Yes  We jump 22" specials in AAC, but he should jump at 26". I think I just have a chip on my shoulder about the principle of it all. To me it just doesn't make sense (and I don't understand how it makes sense to anyone else, lol) how a dog that's 21.5" should "regularly" compete at 26". I will get over myself and/or beyond addicted soon enough, haha! Fin jumps 20" in CKC and I love that! Interesting to know there is "something" (USDAA) that compares to AAC in the states! When I was preggo in the Fall and posted here about my trainer running Fin in an AAC trial I didn't clue in that AAC would mean nothing to someone not in Canada


----------



## sammydog (Aug 23, 2008)

I am with you with the jump height thing! I have never done USDAA because my girl who jumps 20" in AKC would have to jump 26" in USDAA! I know there the Performance class that jumps lower... but the whole idea of it keeps me away. Plus even in the Performance class she would have to jump 22"... That is pretty much the only reason I stick to AKC...


----------



## Kat's Dogs (Jul 31, 2012)

Oh, I see.
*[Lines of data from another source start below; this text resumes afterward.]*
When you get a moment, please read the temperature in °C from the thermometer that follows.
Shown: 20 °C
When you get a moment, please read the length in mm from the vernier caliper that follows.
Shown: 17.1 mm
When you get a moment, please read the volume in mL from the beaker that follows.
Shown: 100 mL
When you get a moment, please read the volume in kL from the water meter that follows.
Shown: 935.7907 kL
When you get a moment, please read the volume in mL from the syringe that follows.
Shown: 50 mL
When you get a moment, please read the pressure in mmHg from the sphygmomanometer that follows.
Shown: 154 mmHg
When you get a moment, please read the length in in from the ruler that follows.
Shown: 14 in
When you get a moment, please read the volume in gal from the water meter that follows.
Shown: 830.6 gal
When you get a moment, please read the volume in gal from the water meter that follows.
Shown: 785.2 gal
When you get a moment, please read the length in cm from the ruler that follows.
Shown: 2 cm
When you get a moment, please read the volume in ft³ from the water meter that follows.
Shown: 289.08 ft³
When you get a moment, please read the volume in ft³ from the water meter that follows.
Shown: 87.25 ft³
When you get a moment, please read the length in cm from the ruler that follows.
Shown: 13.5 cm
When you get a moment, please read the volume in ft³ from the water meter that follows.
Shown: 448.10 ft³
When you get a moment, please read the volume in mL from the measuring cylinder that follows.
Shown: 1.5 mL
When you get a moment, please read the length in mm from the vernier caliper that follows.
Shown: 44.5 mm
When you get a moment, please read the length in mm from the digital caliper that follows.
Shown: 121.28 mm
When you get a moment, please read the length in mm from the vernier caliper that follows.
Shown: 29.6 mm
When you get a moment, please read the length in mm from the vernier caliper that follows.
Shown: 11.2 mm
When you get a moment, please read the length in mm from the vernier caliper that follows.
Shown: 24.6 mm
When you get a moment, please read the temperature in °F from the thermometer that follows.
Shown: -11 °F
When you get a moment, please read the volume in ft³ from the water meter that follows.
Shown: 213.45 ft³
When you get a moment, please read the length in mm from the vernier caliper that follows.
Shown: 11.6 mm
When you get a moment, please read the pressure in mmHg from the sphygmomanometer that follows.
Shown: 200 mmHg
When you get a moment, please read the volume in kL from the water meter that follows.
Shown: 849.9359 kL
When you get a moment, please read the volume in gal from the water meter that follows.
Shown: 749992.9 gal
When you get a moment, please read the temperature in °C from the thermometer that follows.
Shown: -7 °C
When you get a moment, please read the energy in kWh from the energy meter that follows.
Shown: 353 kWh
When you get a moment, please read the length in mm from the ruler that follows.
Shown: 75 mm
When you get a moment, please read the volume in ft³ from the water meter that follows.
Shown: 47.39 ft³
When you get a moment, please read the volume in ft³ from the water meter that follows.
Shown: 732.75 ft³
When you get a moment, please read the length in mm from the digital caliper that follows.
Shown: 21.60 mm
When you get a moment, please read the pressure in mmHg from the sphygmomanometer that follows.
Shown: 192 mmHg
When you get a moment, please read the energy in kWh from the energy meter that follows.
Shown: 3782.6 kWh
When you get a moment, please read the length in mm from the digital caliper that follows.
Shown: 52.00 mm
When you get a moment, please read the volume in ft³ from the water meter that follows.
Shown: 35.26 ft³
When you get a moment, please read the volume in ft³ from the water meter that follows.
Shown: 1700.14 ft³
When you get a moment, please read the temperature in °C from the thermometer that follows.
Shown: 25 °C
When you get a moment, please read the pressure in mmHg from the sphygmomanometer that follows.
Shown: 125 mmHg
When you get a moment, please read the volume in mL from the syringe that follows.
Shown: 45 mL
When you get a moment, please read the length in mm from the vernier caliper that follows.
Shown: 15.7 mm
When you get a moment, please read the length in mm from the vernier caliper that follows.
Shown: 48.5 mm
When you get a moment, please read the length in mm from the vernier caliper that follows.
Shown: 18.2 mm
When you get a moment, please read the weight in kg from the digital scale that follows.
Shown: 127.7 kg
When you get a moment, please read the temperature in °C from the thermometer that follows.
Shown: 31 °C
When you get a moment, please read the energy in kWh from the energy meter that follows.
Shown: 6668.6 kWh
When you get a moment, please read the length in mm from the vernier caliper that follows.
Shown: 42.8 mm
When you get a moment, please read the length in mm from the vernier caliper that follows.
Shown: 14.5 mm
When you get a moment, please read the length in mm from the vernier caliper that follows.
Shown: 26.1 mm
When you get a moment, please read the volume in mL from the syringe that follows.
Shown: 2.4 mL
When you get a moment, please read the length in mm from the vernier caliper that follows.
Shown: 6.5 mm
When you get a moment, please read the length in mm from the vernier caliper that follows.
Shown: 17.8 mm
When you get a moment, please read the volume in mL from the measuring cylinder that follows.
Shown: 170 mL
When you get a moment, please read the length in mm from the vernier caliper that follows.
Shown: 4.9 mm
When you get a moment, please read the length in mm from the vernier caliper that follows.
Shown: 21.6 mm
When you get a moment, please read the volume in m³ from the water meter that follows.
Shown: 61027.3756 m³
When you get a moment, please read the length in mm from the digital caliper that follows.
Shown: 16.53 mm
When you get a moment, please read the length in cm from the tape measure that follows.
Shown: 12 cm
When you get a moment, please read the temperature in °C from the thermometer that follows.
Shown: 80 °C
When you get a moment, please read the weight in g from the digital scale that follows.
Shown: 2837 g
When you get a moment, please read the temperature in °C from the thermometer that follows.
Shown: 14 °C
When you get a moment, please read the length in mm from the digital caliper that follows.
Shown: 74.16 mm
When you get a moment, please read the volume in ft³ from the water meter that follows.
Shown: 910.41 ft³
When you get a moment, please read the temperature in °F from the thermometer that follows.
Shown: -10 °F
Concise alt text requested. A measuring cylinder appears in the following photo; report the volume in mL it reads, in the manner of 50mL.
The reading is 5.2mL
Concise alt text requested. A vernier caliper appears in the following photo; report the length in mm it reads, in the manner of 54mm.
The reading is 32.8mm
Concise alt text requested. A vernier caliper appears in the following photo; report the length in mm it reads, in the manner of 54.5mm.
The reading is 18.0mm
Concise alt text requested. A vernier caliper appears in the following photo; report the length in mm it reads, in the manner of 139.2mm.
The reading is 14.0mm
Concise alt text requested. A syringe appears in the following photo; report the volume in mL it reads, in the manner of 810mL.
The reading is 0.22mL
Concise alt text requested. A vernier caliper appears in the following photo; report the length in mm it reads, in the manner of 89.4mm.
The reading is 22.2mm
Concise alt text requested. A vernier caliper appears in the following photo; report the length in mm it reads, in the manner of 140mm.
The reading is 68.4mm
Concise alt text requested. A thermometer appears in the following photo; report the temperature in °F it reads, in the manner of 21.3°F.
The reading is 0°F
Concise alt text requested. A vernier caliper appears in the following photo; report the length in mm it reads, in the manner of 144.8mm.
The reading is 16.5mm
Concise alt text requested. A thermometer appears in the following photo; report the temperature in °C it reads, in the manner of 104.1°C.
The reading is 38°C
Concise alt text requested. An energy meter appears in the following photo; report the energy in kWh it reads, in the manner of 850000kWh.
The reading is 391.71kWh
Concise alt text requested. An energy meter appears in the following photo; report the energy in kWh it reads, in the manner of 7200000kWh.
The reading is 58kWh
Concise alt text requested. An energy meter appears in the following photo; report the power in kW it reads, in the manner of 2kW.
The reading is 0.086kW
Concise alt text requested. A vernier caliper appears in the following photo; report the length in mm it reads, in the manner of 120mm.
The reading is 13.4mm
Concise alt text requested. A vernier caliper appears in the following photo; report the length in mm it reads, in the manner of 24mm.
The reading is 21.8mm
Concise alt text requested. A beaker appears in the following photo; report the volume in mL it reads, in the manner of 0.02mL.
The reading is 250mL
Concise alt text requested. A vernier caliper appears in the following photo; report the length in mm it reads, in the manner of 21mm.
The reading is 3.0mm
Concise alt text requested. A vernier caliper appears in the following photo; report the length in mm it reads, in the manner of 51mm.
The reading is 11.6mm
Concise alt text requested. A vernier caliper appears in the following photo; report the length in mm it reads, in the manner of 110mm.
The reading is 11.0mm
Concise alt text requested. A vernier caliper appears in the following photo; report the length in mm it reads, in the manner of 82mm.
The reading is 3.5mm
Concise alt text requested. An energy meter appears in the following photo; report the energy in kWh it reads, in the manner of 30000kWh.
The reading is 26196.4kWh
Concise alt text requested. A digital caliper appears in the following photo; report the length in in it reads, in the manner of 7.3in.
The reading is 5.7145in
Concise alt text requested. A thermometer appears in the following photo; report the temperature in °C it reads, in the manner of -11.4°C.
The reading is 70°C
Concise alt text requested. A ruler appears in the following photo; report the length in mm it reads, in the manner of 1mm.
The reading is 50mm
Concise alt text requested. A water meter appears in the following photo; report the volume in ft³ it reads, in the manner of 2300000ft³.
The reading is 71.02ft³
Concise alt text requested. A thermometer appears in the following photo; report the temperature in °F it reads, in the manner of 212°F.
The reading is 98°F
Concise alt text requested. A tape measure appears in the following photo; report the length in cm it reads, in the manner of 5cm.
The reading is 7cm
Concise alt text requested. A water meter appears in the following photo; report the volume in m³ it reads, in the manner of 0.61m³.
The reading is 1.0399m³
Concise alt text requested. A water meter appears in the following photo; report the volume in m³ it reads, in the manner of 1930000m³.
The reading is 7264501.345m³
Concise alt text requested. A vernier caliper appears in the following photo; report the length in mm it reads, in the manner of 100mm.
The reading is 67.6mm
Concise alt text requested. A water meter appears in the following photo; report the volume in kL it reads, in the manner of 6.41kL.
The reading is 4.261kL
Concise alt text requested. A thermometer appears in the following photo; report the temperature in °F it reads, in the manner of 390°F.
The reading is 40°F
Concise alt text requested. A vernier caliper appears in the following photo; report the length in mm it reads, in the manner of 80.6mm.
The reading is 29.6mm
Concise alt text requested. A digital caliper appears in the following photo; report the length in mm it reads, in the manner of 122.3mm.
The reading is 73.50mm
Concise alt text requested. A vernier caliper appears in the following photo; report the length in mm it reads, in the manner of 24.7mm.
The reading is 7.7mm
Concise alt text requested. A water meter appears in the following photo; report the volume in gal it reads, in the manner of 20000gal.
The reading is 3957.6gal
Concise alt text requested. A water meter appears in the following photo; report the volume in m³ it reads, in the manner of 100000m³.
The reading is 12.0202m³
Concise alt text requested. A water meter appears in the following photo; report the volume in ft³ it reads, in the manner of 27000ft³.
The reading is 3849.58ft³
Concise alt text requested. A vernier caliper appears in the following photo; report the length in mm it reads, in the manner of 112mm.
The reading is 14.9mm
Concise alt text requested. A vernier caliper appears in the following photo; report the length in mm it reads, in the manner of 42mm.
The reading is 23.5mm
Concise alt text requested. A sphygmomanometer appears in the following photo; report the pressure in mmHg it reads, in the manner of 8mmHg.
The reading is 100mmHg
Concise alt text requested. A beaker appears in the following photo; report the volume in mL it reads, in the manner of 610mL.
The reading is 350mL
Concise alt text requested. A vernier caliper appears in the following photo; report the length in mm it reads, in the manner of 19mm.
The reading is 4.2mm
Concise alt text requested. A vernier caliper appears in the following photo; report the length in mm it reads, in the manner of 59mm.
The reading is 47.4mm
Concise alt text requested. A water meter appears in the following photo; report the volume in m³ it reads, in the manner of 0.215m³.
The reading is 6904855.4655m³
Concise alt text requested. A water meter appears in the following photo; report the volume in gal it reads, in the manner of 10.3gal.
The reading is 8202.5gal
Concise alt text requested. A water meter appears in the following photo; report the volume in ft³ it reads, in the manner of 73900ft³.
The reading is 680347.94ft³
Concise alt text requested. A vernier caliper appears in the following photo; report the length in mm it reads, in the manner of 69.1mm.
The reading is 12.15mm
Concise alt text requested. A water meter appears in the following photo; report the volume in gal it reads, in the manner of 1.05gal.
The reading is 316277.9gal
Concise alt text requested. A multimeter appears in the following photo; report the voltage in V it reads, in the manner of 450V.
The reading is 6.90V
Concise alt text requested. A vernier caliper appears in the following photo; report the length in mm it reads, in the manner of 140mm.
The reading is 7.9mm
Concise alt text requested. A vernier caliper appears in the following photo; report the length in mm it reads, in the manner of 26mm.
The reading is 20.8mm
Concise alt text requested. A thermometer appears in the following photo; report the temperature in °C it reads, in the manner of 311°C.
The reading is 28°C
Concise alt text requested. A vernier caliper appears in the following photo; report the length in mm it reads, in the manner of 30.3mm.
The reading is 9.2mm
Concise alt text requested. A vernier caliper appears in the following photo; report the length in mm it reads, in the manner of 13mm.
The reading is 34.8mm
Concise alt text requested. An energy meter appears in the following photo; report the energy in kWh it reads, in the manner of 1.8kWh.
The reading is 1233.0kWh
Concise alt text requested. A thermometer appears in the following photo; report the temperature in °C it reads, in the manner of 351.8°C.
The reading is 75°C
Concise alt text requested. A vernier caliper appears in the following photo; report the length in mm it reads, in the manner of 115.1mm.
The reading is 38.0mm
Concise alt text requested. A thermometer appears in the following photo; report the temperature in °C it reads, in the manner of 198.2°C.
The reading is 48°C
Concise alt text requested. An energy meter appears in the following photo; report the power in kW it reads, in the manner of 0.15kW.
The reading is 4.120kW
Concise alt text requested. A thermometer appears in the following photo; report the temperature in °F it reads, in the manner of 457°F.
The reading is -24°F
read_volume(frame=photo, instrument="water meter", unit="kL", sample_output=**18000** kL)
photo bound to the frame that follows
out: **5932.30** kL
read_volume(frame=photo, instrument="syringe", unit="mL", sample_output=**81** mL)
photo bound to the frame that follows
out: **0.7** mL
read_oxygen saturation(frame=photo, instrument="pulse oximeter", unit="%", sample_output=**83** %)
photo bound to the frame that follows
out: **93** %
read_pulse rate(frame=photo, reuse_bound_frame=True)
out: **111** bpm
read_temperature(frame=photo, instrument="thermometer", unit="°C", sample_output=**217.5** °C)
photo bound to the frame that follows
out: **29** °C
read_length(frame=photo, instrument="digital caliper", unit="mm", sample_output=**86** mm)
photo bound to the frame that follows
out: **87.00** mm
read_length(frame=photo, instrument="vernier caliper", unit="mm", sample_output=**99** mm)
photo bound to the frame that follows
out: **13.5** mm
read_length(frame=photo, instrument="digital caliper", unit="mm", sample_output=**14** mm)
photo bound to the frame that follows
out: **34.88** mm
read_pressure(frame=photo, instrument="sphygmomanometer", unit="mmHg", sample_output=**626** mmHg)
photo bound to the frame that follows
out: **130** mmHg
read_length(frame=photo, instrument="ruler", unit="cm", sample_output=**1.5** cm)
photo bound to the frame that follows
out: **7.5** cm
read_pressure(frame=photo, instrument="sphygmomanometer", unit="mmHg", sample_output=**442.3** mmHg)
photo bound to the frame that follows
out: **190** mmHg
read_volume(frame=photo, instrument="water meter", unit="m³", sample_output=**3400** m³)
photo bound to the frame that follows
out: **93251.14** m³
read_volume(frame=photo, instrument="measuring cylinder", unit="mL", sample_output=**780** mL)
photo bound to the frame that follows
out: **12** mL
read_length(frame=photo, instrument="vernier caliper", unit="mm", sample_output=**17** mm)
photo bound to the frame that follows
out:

I thought he was jumping 24" in AKC. :doh: Absolutely, do whatever feels right (and actually, "looks right" as far as the dog's movement over the jumps) for heights. Especially since you still have CPE, NADAC, DOCNA, UKC, UKI, etc. etc. etc. if you want more variety in the future but with lower jump heights. Plenty of options for addiction.


----------



## ILoveMyGolden (Oct 19, 2006)

Kat's Dogs said:


> Oh, I see. I thought he was jumping 24" in AKC. :doh: Absolutely, do whatever feels right (and actually, "looks right" as far as the dog's movement over the jumps) for heights. Especially since you still have CPE, NADAC, DOCNA, UKC, UKI, etc. etc. etc. if you want more variety in the future but with lower jump heights. Plenty of options for addiction.


I haven't even looked at CPE and UKI (other ones I haven't even heard of yet, eep!) but yah, looks like we will have lots to chew on for trialing! Agree on looks right, Fin's stumpy legs! Thanks!


----------



## Sydney's Mom (May 1, 2012)

This thread is so interesting (re: jump heights). Sydney should jump 26" in AAC but it's a lot... my trainers think maybe 22" would be better for her and I was wondering about it myself. So great to get some more opinions - and see that other people jump specials for a lower measure!! 

We're working our way up to our first trials later this year...


----------